イスゆったりくつろげる売り場に
幅広い年齢層を取り込んできた百貨店が、シニア層に目をむけ始めている。松坂屋上野店(東京都台東区)は、主な顧客を60歳前後に想定した店作りを始めた。買い物客の高齢化が進むなか、百貨店の「シニア獲得作戦」が熱を帯びている。
松坂屋上野店が改装
松坂屋上野店で、改装した婦人服売り場の営業が始まった。売り場にはゆったりすわれるテーブル付きのいすを約10人分設置。お茶やコーヒーを無料で提供する。店員と会話を交わしながら、くつろげる空間を目指したという。

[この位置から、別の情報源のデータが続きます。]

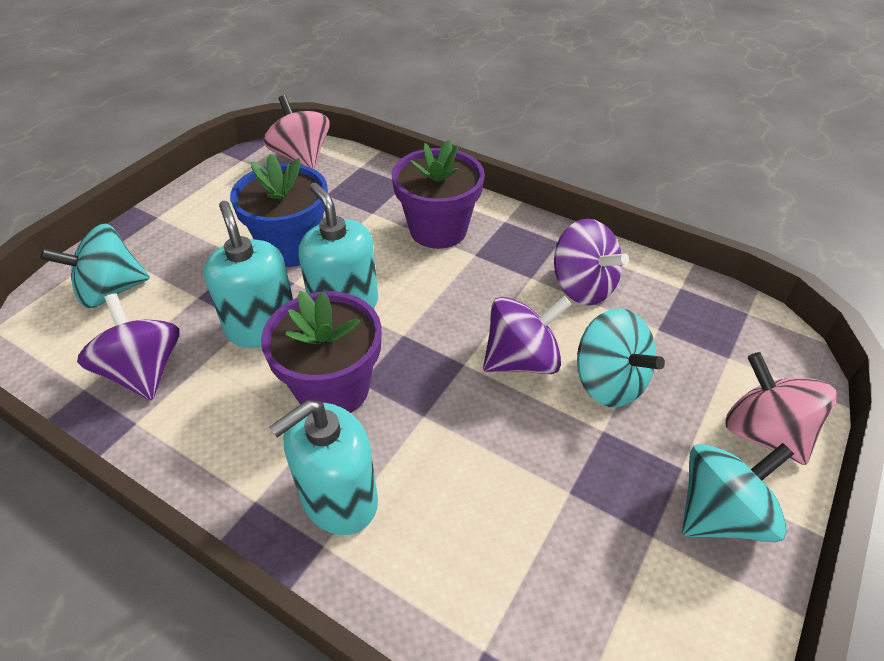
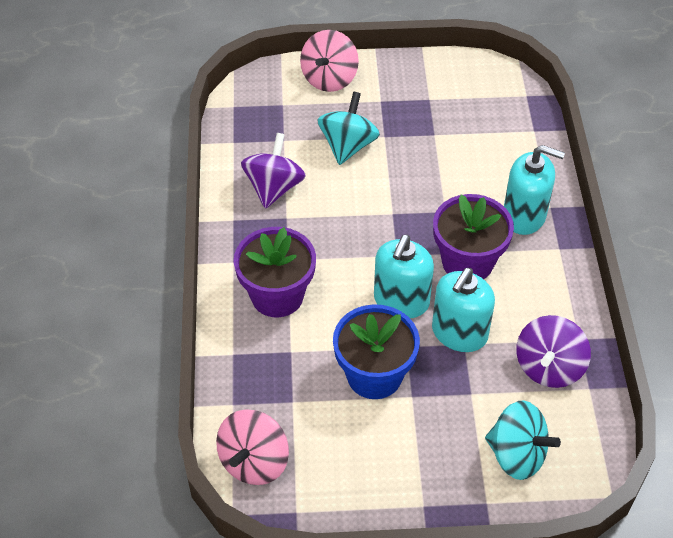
camera: 125 degrees left, 5 degrees up
(521, 360) = (365, 189): purple spinning top -> none
(720, 513) = (395, 81): turquoise spinning top -> none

母(82)と2人で買い物に来た台東区東上野2丁目の主婦、杉山敦子さん(59)は祖母から娘まで4世代で通う常連客。いすに座ってお茶を飲みながら、「広くなって開放的な雰囲気。買い物で歩き回ると疲れるので、ゆっくり休める場所があるのはうれしい」と話した。
同店は今月、年金や保険の相談から、電球交換といった「家事代行サービス」までを受け付ける相談窓口を設置。また、百貨店で「売り場の華」とされてきた中2階に、婦人靴に代えて健康食品や介護用品を置くなど、来年3月にかけて、店全体をシニア向けに改装する。
大胆な転換の背景には、同店の客の7割以上がシニア層という現状がある。売り上げ比率では、50代が約18%、60代が約28%、70代が約25%を占めている。
小宅祥広・営業推進部長(53)は「顧客の高齢化が進んでいる。これは百貨店の仕事じゃない、と切り捨てず、シニアの生活全てに対応し、他店と差別化を図りたい」と話す。